Il Governo gestisce la tv pubblica come in un regime totalitario

Continuano le “epurazioni” eccellenti in Rai. Dopo l’addio di Fabio Fazio, che dal prossimo autunno traslocherà il suo programma record di ascolti e di utili su Nove, anche Lucia Annunciata annuncia il suo addio alla tv pubblica: “Arrivo a questa scelta senza nessuna lamentela personale – ha scritto la giornalista in una lettera inviata ai vertici dell’azienda – giudicherete voi, ora che avete la responsabilità, il lavoro che ho fatto in questi anni”.

La conduttrice di “Mezz’ora in più” non usa mezzi termini: “Vi arrivo perché non condivido nulla dell’operato dell’attuale Governo, né sui contenuti, né sui metodi. In particolare non condivido le modalità di intervento sulla Rai. Riconoscere questa distanza è da parte mia un atto di serietà nei confronti dell’azienda che vi apprestate a governare. Non ci sono le condizioni per una collaborazione dunque”.

Peggio di Berlusconi

L’addio dello storico volto di Viale Mazzini non è il primo e probabilmente non sarà l’ultimo, ma al netto dei tappi delle bottiglie di spumante del discount che svolazzano in alcune case, la gestione della tv pubblica (e non solo di quella…) da parte dell’attuale Governo dovrebbe destare molta preoccupazione. Persino gli esecutivi guidati da Silvio Berlusconi, di cui ancora ricordiamo quella sorta di “editto bulgaro” che portò alla cacciata di Enzo Biagi, Michele Santoro e Daniele Luttazzi, sembra ben poca cosa rispetto all’occupazione totale che si sta consumando in queste settimane.

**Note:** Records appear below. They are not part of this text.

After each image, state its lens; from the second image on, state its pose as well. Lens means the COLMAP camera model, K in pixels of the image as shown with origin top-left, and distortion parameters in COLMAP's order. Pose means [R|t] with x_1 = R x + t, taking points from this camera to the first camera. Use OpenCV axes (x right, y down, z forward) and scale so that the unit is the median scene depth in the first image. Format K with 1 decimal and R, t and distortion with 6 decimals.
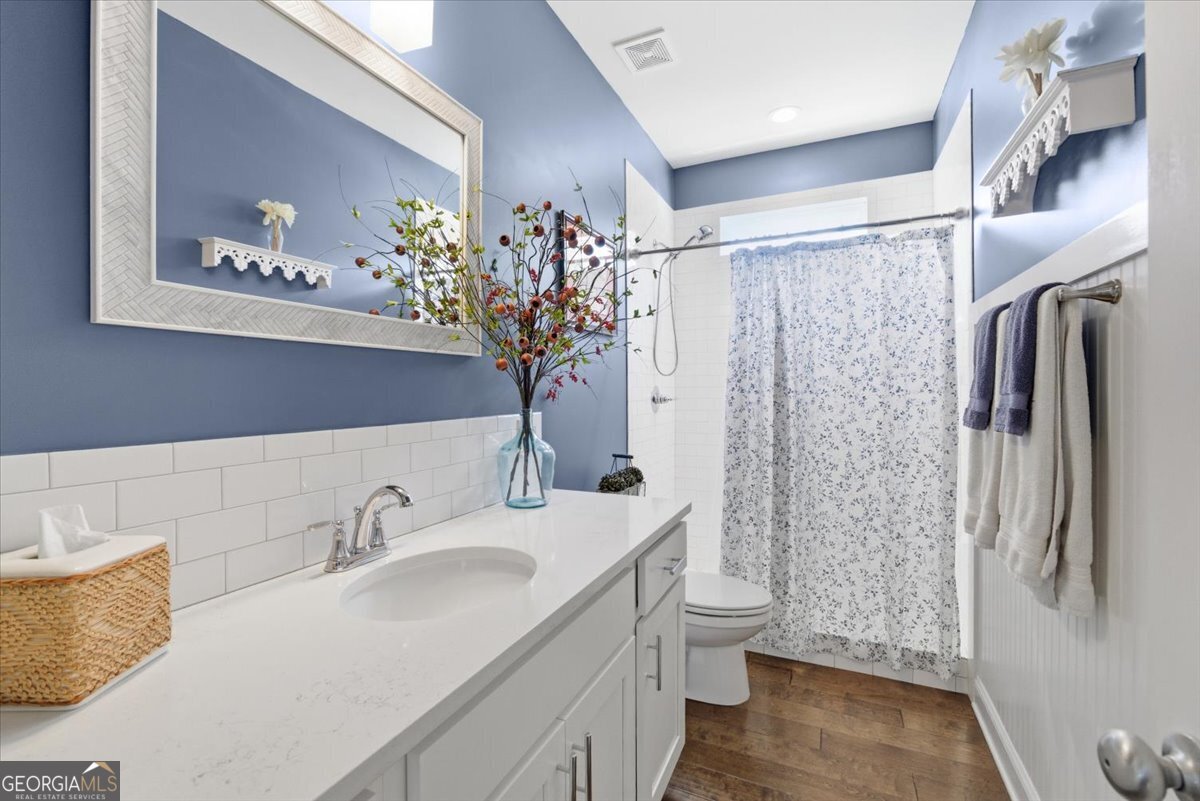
lens RADIAL K [[513.1, 0, 596.5], [0, 513.1, 393.0], [0, 0, 1]] dist [-0.015709, 0.000576]
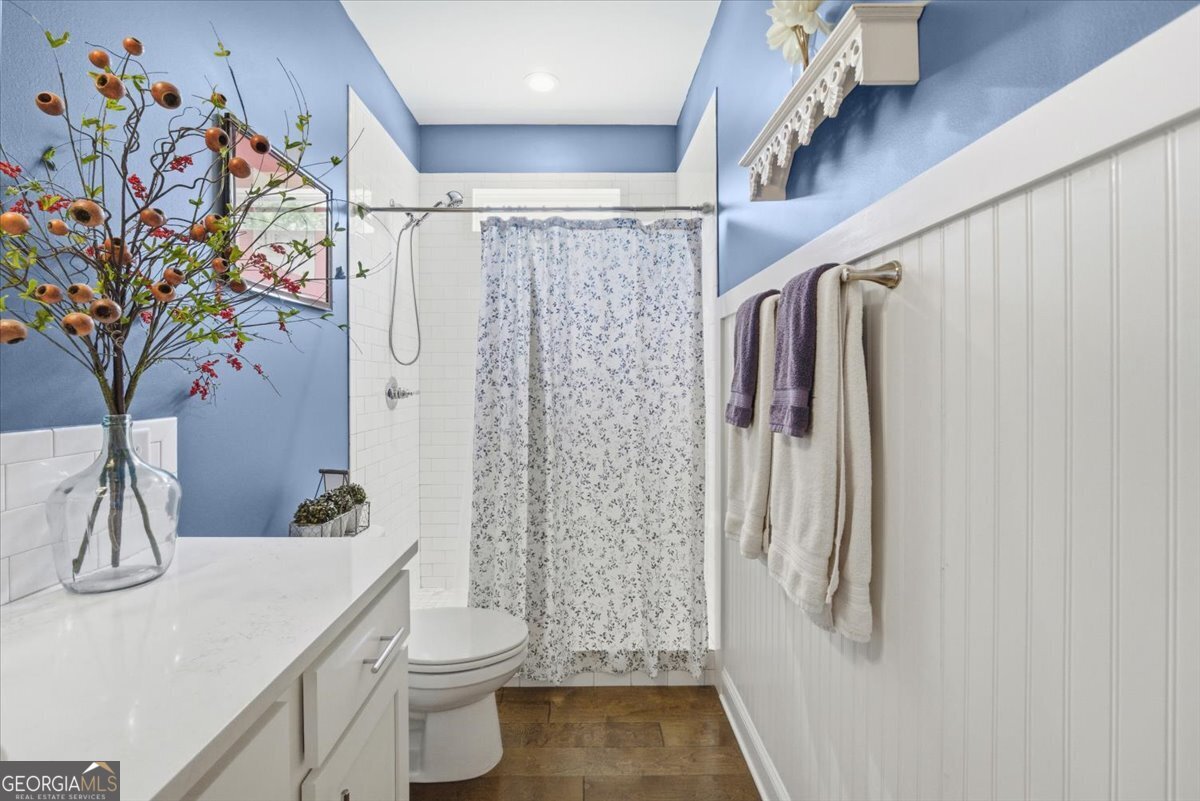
lens RADIAL K [[513.1, 0, 596.7], [0, 513.1, 391.4], [0, 0, 1]] dist [-0.015709, 0.000576]
pose [[0.895900, -0.005136, 0.444226, 0.075346], [-0.000778, 0.999913, 0.013130, -0.003270], [-0.444255, -0.012109, 0.895819, 0.203864]]
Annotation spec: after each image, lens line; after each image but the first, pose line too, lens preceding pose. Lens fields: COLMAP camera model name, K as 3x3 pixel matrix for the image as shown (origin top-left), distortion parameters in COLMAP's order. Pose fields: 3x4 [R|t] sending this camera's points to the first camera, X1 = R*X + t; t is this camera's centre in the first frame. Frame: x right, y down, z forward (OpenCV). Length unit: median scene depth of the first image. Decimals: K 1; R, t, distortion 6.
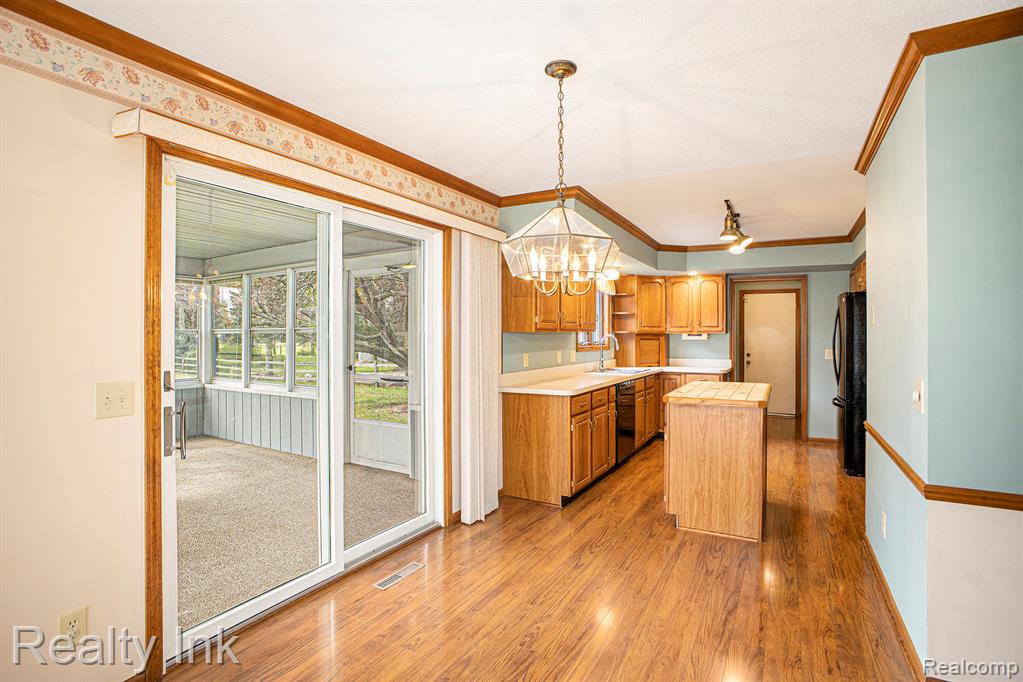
lens RADIAL K [[489.2, 0, 510.3], [0, 489.2, 330.3], [0, 0, 1]] dist [-0.077946, 0.000212]
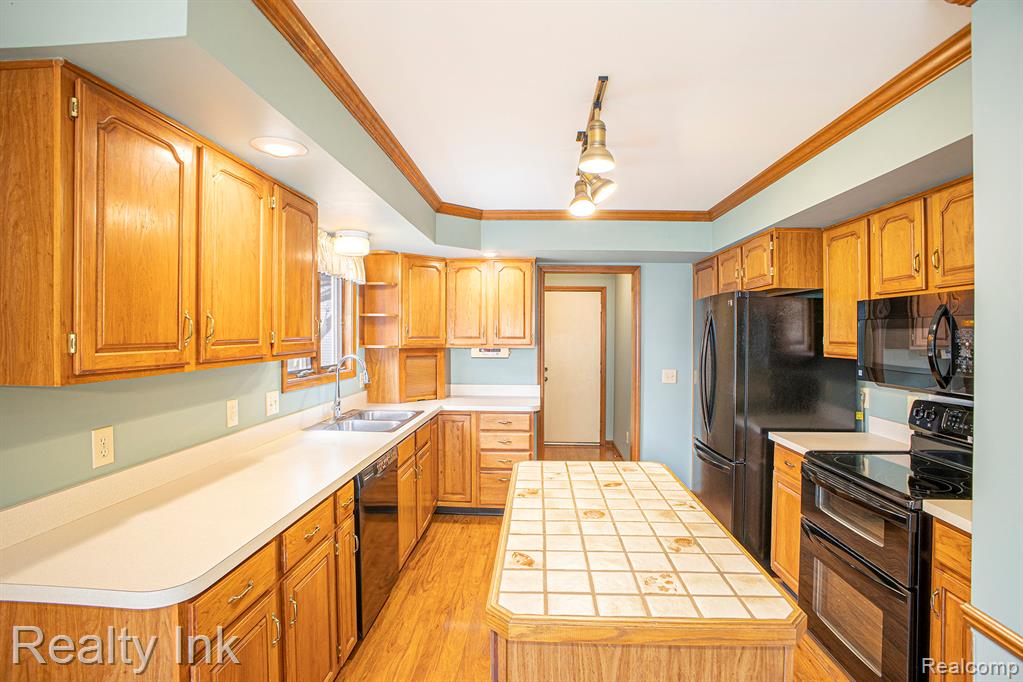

L’ex premier e proprietario della principale concorrente della Rai non era certo un campione di democrazia e più di una volta è stato accusato di indebolire la Rai per favorire la sua azienda, ma non si può negare che lasciasse degli spazi alle minoranze, forse conscio del fatto che allontanare più di mezza Italia dalla tv pubblica alla lunga sarebbe stato controproducente persino per il suo business.

Una Rai che non rappresenta il Paese

Numeri alla mano, un totale monopolio della maggioranza sulla Rai, oltre che ricordare in modo inquietante regimi come quello della Russia di Putin o democrazie azzoppate come l’Ungheria di Orban, non rispecchia le idee di oltre mezza Italia. Vale la pena ricordare, per l’ennesima volta, che il Governo Meloni rappresenta una maggioranza relativa che rappresenta 12,3 milioni di voti. I principali partiti di opposizione, pur essendo divisi e litigiosi, rappresentano 12,8 milioni di voti.

L’estrema destra, che si ritrova direttamente al potere dopo ottant’anni, non sta dando prova di aver lasciato cadere tutte le zavorre. Quella di Giorgia Meloni e dei suoi ha tutte le caratteristiche di una presa del potere, di una rivalsa, di un’atavica voglia di comandare.